Giant: Drawing and Dharma - Part 2

*Here the second article on meditation and art by Mike Giant – amigo de la MBA Project – from his blog on Fecalface.com.
Sunday, 29 July 2007
Part 2 of a series of observations on meditation practice and art making:
I’ve learned a lot from the transitional mindstate between deep sleep and the waking state. Sometimes my body begins the process of “waking” while I’m in the midst of a horrible nightmare. As my mind moves into the waking state, I become “conscious” that the nightmare experience is just imaginary. My experience transitions from being “in” the nightmare to “observing” the nightmare as a simple mental process. In those waking moments, I can acknowledge the horrible thoughts my mind is producing as “nightmare”, and let them go. They’re not real. I don’t have to dwell in such an unwholesome mindstate.
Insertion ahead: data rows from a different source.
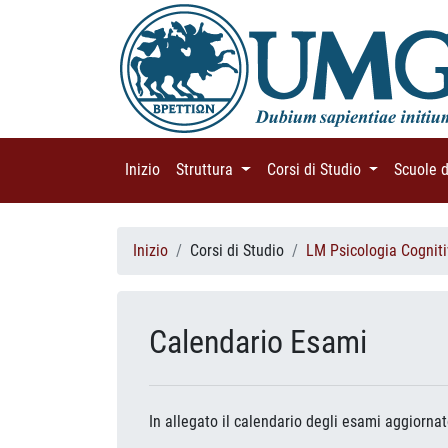
Inizio
(current)
Struttura
(current)
Corsi di Studio
(current)
Scuole 
Inizio
Corsi di Studio
LM Psicologia Cognit
Calendario Esami
In allegato il calendario degli esami aggiorna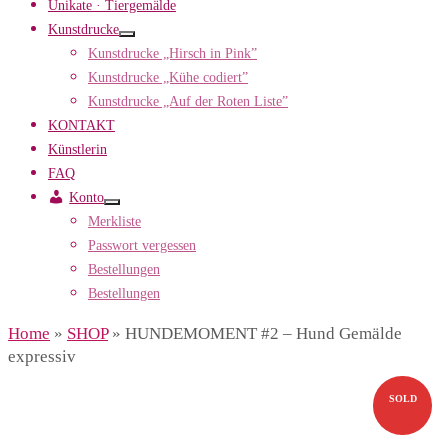
Unikate · Tiergemälde
Kunstdrucke
Kunstdrucke „Hirsch in Pink”
Kunstdrucke „Kühe codiert”
Kunstdrucke „Auf der Roten Liste”
KONTAKT
Künstlerin
FAQ
Konto
Merkliste
Passwort vergessen
Bestellungen
Bestellungen
Home
»
SHOP
»
HUNDEMOMENT #2 – Hund Gemälde
expressiv
SOLD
I have the capacity to just let those thoughts go and start fresh.
During sleep, my mind is free to create without restriction, using the information accumulated by my senses as its medium. When I’m awake, because my senses are activated, the dreamlike “noise” of my mind retreats to my sub-conscious. But that subconscious noise is the base from which I experience the world. If my subconscious is ruminating something violent or painful, and I’m unaware of those thoughts, I may react in anger or fear in my “awake” conscious experience.
For example, sometimes I feel like I’m just having a bad day. I get up on the wrong side of the bed, I feel shitty, clumsy, angry, frustrated… and I could just go about my day continuing to feel like that. Or, I could sit and meditate for half an hour and listen to what’s on my mind. Usually, once I can observe my base thoughts in meditation, I can acknowledge them and let them go, thus relieving a lot of unnecessary stress and anxiety. It’s a much better way to start my day, and a much better state of mind for making art.
Learning how to understand my mind in this way has been the most beneficial aspect of my meditation practice. I no longer feel as though I am my thoughts. I see my thoughts as the creative process of mind. Nothing more. This simple acknowledgement has deepened my understanding of the world and my place in it more than any other. I also feel much more personal freedom since I’ve begun to experience my thoughts from this observational perspective.
I hope these words inspire and heal.